### Action item
Give the lines again, unchanged, starting with the line containing "middle tip: (391, 407)" and ending with the last line of the data below.

### Records provided
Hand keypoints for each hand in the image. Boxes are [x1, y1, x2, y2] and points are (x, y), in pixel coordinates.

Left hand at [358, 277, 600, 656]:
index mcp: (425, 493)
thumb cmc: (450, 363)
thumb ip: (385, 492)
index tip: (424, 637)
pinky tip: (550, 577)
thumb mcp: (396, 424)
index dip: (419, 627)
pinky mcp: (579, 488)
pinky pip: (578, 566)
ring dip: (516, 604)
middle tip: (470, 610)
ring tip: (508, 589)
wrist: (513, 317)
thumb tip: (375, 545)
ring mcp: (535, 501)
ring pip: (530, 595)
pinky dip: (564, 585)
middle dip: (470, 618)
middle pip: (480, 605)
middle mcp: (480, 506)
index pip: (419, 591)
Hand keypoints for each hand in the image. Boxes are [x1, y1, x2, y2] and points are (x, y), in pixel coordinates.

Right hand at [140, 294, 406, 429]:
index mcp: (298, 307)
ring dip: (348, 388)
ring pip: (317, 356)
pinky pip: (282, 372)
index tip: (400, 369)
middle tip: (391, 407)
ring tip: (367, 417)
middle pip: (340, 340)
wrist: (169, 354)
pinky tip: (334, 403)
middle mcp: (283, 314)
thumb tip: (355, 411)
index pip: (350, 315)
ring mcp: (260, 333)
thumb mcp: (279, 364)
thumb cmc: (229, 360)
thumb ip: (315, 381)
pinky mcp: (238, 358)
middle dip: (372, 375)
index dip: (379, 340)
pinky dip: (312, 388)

### Task solution
middle tip: (391, 407)
ring tip: (367, 417)
middle pip: (340, 340)
wrist: (169, 354)
pinky tip: (334, 403)
middle mcp: (283, 314)
thumb tip: (355, 411)
index pip: (350, 315)
ring mcp: (260, 333)
thumb mcp: (279, 364)
thumb cmc: (229, 360)
thumb ip: (315, 381)
pinky mcp: (238, 358)
middle dip: (372, 375)
index dip: (379, 340)
pinky dip: (312, 388)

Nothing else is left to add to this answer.